> [Work to complete]
For this listing, the lines between the one holding "de Covid-19, mas" and the one holding "som brukar kallas", inclusive, must be set down exactly.

◇ ◇ ◇ ◇ ◇

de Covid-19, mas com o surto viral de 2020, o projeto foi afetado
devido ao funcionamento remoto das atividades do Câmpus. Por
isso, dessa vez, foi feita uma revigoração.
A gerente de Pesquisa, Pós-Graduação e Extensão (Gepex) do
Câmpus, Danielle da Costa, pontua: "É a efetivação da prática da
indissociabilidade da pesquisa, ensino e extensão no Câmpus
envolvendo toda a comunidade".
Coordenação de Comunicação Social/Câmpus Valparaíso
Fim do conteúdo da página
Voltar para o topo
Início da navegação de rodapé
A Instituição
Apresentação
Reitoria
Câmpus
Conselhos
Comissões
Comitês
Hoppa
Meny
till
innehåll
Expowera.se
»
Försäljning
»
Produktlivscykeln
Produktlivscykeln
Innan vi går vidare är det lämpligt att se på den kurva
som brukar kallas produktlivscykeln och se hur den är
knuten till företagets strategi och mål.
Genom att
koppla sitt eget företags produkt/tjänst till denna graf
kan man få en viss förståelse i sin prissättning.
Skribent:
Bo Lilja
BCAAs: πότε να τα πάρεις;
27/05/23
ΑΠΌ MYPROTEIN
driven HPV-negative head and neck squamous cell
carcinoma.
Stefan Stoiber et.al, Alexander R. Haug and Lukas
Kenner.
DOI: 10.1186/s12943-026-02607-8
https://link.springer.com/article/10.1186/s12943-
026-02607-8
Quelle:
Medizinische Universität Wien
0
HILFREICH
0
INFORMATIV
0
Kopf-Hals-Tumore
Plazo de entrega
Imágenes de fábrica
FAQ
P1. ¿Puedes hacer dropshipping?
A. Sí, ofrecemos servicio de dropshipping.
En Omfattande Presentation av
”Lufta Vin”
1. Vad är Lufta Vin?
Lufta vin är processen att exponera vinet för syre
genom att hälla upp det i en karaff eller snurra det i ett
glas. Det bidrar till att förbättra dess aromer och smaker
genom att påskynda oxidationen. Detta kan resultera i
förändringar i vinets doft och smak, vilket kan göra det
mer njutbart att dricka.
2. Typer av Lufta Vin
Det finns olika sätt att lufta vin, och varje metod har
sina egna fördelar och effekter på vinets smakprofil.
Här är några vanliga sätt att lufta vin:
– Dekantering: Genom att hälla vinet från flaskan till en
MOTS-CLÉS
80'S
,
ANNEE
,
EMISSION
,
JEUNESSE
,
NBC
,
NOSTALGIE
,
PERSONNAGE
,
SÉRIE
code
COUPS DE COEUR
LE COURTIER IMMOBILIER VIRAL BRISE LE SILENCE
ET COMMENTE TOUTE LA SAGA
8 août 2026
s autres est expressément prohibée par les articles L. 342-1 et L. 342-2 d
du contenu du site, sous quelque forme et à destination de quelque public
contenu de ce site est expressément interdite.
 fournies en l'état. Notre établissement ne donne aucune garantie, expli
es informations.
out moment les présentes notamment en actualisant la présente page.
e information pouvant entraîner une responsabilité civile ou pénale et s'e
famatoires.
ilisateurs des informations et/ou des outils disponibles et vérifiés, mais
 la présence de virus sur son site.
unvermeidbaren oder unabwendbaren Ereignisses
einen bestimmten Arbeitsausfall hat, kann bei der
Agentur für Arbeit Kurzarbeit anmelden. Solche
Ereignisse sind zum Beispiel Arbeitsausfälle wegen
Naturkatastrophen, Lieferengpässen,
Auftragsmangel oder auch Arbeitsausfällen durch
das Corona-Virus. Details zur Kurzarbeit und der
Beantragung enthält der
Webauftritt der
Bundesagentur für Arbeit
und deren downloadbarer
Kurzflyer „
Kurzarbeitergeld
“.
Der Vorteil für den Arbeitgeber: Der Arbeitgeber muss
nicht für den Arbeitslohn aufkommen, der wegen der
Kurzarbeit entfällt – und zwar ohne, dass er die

◇ ◇ ◇ ◇ ◇

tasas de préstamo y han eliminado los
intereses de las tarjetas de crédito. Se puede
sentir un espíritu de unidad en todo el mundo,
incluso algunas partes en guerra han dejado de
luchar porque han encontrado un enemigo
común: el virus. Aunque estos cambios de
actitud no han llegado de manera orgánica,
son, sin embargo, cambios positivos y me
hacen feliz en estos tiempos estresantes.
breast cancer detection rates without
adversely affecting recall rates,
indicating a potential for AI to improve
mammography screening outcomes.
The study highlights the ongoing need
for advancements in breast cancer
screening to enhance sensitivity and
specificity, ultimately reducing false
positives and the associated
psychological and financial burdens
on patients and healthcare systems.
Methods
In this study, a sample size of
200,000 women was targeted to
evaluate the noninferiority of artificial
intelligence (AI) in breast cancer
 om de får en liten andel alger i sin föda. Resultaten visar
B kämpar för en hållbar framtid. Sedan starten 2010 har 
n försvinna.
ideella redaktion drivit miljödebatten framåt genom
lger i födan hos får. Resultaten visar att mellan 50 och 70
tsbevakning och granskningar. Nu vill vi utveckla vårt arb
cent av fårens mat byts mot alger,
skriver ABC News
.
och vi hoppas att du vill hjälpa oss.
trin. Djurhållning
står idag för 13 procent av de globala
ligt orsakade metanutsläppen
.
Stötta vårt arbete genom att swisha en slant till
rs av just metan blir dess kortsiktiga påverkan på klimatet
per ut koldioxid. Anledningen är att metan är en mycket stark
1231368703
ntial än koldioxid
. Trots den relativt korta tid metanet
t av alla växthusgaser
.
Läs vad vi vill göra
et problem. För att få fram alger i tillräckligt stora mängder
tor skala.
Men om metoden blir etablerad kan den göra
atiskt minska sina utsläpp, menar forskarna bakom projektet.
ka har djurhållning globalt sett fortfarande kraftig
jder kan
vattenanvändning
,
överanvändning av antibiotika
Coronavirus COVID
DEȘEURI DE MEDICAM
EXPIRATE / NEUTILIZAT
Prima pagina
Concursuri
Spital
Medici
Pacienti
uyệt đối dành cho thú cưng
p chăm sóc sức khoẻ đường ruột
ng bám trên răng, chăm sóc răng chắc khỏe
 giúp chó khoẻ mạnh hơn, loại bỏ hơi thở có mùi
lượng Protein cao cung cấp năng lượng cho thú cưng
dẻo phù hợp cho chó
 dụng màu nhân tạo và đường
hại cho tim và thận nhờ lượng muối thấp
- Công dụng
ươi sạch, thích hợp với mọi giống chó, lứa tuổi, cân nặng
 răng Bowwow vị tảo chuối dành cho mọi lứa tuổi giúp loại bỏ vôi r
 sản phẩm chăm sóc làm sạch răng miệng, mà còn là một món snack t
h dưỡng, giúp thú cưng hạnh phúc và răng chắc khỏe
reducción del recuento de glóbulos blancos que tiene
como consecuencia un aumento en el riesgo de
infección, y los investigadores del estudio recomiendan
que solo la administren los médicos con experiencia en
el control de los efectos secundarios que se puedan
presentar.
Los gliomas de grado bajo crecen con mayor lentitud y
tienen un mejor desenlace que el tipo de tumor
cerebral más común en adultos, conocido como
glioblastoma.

◇ ◇ ◇ ◇ ◇

> [Output for this task]
de Covid-19, mas com o surto viral de 2020, o projeto foi afetado
devido ao funcionamento remoto das atividades do Câmpus. Por
isso, dessa vez, foi feita uma revigoração.
A gerente de Pesquisa, Pós-Graduação e Extensão (Gepex) do
Câmpus, Danielle da Costa, pontua: "É a efetivação da prática da
indissociabilidade da pesquisa, ensino e extensão no Câmpus
envolvendo toda a comunidade".
Coordenação de Comunicação Social/Câmpus Valparaíso
Fim do conteúdo da página
Voltar para o topo
Início da navegação de rodapé
A Instituição
Apresentação
Reitoria
Câmpus
Conselhos
Comissões
Comitês
Hoppa
Meny
till
innehåll
Expowera.se
»
Försäljning
»
Produktlivscykeln
Produktlivscykeln
Innan vi går vidare är det lämpligt att se på den kurva
som brukar kallas produktlivscykeln och se hur den är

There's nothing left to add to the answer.